(Reuters) - Plus500 Ltd (L:PLUSP) reported on Monday a near three-fold jump in first-half core earnings as geopolitical events resulted in higher-than-expected market volatility, but the online trading platform cautioned that regulatory changes would hurt its revenue in the near term.
Plus500 has started a process to look at whether its long-time customers could be reclassified as professional investors, and retain the right to trade using higher leverage, it said in a statement.
The move comes as global regulators crack down on online trading platforms to address concerns that high-risk speculative products are being offered to retail investors, leading to losses.
Plus500 provides an online platform for retail customers to trade contracts for differences (CFDs), which are instruments that facilitate bets on moves in share prices without having to buy the underlying stock.
The European Securities and Markets Authority (ESMA) has banned 'binary' options sales to retail clients and restrict the sales of CFDs to shield investors from deep losses.
"It is unlikely that the exceptional performance of H1 2018 will be repeated and the impact of rule changes will potentially affect less than half of EEA (European Economic Area) revenues (30 percent of group revenues) in the short term," the company said in a statement.
The company's earnings before interest, taxes, depreciation and amortisation (EBITDA) jumped to $349 million for six months ended June from $118.5 million a year earlier.
Plus500, which is regulated in Britain, Australia, Cyprus, Israel, New Zealand, South Africa and Singapore, said trading in the third quarter had been in line with market expectations.
"Our expectations are that Plus500's outstanding momentum will deliver strong year-on-year growth in 2018, in line with the market expectations," Chief Executive Officer Asaf Elimelech said.
Plus500 added 94,148 new customers in the first half, up 75 percent from a year earlier.

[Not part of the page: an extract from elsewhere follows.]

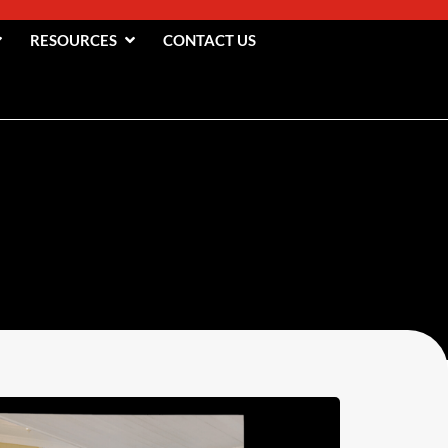
RESOURCES
CONTACT US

The number of active customers jumped 121 percent to 248,564 in the first half from a year earlier, while the average revenue per active user rose 12 percent to $1,873.
The Haifa, Israel-based company raised its full-year financial performance expectations twice in the last two months, saying it benefited from higher levels of market volatility stemming from U.S. import tariffs and high levels of trading in its cryptocurrency offering.